- [Task statement] Give the stretch from the line containing "really evident, and" through the line containing "joking). I would", both included, as a JSON list of strings with one string per line and no blank lines. Use only those lines from the listing below.

- [Exercise input]
######

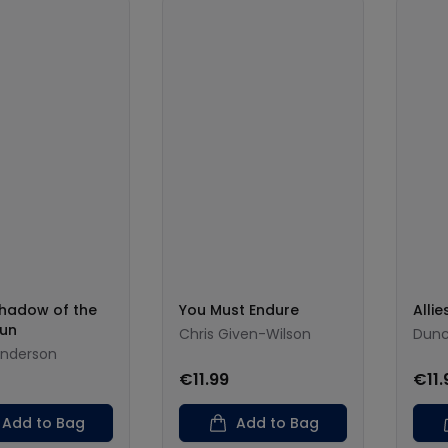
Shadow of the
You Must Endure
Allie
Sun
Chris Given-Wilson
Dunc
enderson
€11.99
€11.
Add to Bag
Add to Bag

######

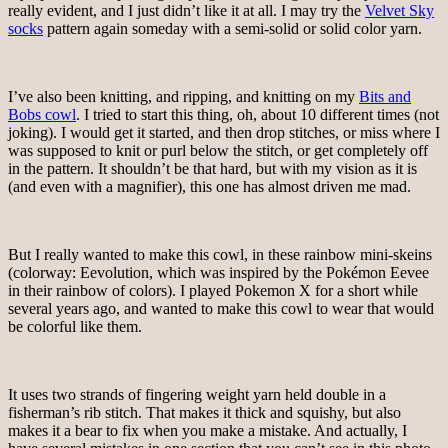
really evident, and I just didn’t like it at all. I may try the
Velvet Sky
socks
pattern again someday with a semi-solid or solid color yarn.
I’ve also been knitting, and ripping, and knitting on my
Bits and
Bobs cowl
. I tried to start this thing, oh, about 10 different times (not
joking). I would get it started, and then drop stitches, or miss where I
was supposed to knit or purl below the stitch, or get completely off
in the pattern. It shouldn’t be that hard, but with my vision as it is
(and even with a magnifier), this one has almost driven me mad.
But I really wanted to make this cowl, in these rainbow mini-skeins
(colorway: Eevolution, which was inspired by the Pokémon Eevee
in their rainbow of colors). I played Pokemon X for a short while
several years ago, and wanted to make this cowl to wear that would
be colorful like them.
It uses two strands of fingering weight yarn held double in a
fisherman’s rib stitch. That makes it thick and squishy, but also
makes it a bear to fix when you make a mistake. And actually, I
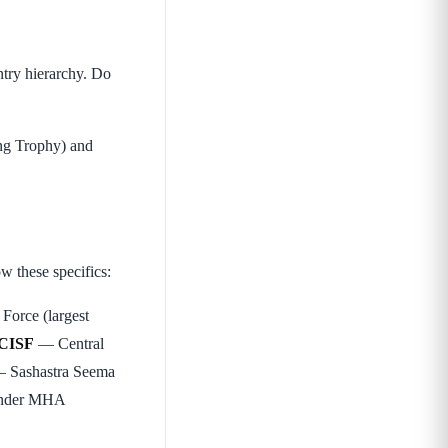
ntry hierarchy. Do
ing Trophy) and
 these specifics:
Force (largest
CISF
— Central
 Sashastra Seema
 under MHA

######

- [Result of this exercise]
[
  "really evident, and I just didn’t like it at all. I may try the",
  "Velvet Sky",
  "socks",
  "pattern again someday with a semi-solid or solid color yarn.",
  "I’ve also been knitting, and ripping, and knitting on my",
  "Bits and",
  "Bobs cowl",
  ". I tried to start this thing, oh, about 10 different times (not",
  "joking). I would get it started, and then drop stitches, or miss where I"
]